Hypervision viserait 2026 pour rendre ses produits prêts pour une production de masse. Aujourd’hui, les systèmes sont fabriqués de manière artisanale et sur mesure, ce qui explique des coûts élevés.
L’objectif annoncé : créer des « reference designs », des conceptions de référence industrialisables, destinées à être intégrées par des fabricants de casques, comme cela a déjà été le cas avec Lynx.
Hypervision sollicite aussi la communauté XR : développeurs et profils techniques peuvent répondre à un sondage sur son site afin d’orienter des designs plus alignés avec les besoins réels de l’écosystème.
- Reference design : base technique réutilisable par des industriels
- Écosystème XR : fabricants, studios, développeurs, intégrateurs
- Passage du prototype au produit : enjeu majeur de fiabilité et coût
Impacts métiers : pourquoi un FOV plus large change la formation et l’opérationnel :
Un FOV élargi ne sert pas seulement à « faire plus spectaculaire ». En contexte professionnel, il peut influencer la perception des risques, la précision des gestes et la sensation d’être vraiment sur site.
Imaginez un module VR de formation QHSE : un opérateur doit surveiller une zone de circulation. Avec une périphérie plus crédible, il détecte plus naturellement un danger latéral sans tourner la tête en permanence.

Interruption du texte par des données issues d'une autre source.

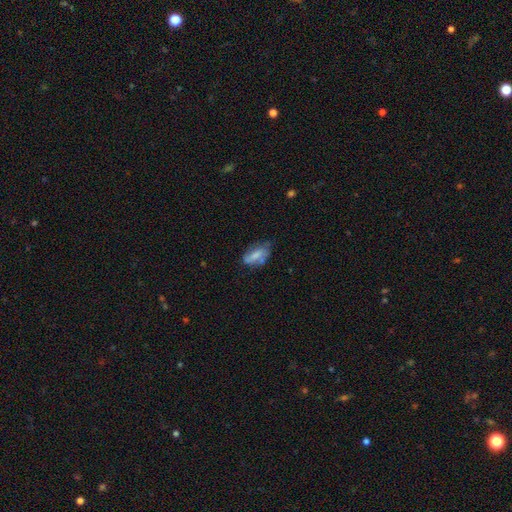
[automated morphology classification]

Imaginez une simulation de maintenance : outillage, câbles, pièces au sol. Une meilleure perception périphérique peut aider à garder les repères spatiaux, limiter les hésitations et réduire les erreurs de manipulation.
- Formation sécurité : vigilance latérale, scénarios plus réalistes
- Industrie : gestes précis, repères spatiaux, réduction de la charge cognitive
- Commerce/événementiel : sensation « dedans », pas « devant » la scène
Comment explorations360 s’inscrit dans cette dynamique
Même si le FOV dépend du matériel, la valeur se joue aussi dans la capacité à produire et déployer vite des contenus utiles. C’est là que des approches no-code prennent tout leur sens pour les équipes terrain.

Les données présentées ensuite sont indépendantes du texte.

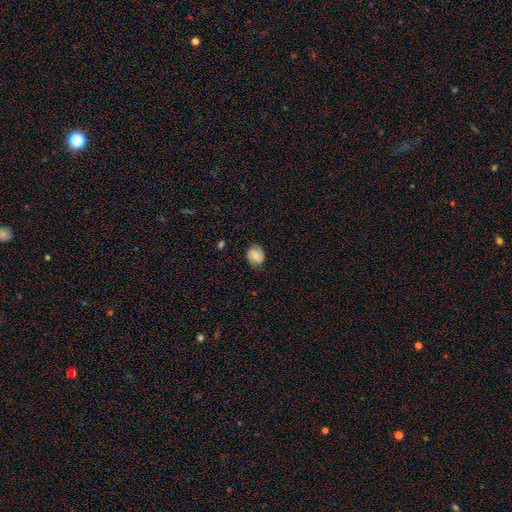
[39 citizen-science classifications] Smooth or featured? 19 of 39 (49%) said featured or disk. Edge-on disk? 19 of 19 (100%) said no. Bar? 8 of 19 (42%) said strong. Spiral arms? 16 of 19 (84%) said yes. Spiral winding? 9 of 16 (56%) said medium. Spiral arm count? 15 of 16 (94%) said 2. Bulge size? 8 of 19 (42%) said small. Merging? 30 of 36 (83%) said none.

Avec explorations360, des parcours immersifs peuvent être créés sans développement via easystory360, en capitalisant sur des scènes 360° et des interactions. Les quiz VR permettent d’évaluer l’acquisition, pas seulement l’effet waouh.
Pour les déploiements, easybox360 et easykiosk360 facilitent la diffusion et l’exploitation sur site, y compris dans des contextes événementiels, retail ou formation. Le pilotage par tablette aide à encadrer les sessions.
Côté formation structurée, l’intégration à un LMS permet de suivre les parcours, les résultats et la progression. Et sur des usages santé ou accompagnement, easycare360 s’insère naturellement dans une logique d’expérience guidée.
- No-code : création rapide, itérations courtes, adoption métier
- LMS : plateforme de gestion de formation, suivi et reporting
- Déploiement maîtrisé : essentiel pour passer du test au scale
Ce qu’il faut retenir
Skarredghost ressort du stand Hypervision « très excité » par ce qu’il a essayé. Il reste prudent : ces technologies ne seront pas intégrées rapidement dans des casques VR grand public autonomes.
Mais la direction est claire : élargir le FOV peut renforcer l’immersion et la présence et le test d’un 220° horizontal donne un aperçu tangible de ce que pourrait devenir la VR professionnelle haut de gamme.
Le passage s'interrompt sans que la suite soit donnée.